If I freeze the beginning a few consecutive layers by setting requires_grad=False, the autograd engine will exclude those layers from the graph, so the computation and runtime during model training will be reduced. However, if I freeze some intermediate layers, the autograde engine will still compute the full graph. Thus, although frozen layers doesn’t get updated, the gradients with respect to the weights will still be computed and no runtime saving. Is my understanding correct? How to save computation in the second case?

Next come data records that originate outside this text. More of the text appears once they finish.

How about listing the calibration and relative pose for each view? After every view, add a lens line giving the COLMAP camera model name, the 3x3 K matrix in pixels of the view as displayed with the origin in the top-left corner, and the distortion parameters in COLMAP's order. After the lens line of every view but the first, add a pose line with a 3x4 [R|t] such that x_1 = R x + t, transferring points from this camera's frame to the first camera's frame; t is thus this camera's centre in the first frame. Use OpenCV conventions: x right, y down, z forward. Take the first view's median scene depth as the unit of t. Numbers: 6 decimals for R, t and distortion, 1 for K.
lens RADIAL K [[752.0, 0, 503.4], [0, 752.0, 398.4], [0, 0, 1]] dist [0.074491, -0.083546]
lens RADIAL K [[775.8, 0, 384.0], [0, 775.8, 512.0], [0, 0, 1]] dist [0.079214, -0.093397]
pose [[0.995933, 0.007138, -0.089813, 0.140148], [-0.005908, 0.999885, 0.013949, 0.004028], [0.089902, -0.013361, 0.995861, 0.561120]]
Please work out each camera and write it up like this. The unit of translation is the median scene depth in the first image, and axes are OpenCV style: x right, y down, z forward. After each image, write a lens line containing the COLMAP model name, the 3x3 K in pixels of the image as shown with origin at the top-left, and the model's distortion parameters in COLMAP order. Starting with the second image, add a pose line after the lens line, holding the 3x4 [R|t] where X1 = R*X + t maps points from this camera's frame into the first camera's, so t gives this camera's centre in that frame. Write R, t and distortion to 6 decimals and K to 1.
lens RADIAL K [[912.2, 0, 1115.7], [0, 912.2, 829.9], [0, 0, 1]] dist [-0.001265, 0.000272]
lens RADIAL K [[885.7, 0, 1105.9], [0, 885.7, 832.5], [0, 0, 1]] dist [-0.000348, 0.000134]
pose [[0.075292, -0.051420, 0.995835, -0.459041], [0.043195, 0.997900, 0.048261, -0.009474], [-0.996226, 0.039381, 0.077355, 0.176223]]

Is it possible that I can skip the computation of dL/dW? The layer that I am trying to freeze is conv2d, and the model I am doing experiment is resnet.
For the first case, here is my code snippet to freeze the first 50 parameters in resnet34 model:
model = torchvision.models.resnet34()
for i, (name, param) in enumerate(model.named_parameters()):
param.requires_grad = False
if i > 50:
break
optimizer = optim.SGD(filter(lambda p: p.requires_grad, model.parameters()), lr=0.1)
For the second case, here is my code snippet to freeze all convolutional parameters in resnet34 model:
model = torchvision.models.resnet34()
for i, (name, param) in enumerate(model.named_parameters()):
if param.shape == 4:
param.requires_grad = False
optimizer = optim.SGD(filter(lambda p: p.requires_grad, model.parameters()), lr=0.1)
The runtime for training the first case model was reduced significantly compared with full model training, but for the second case, there is no runtime difference compared with full model training.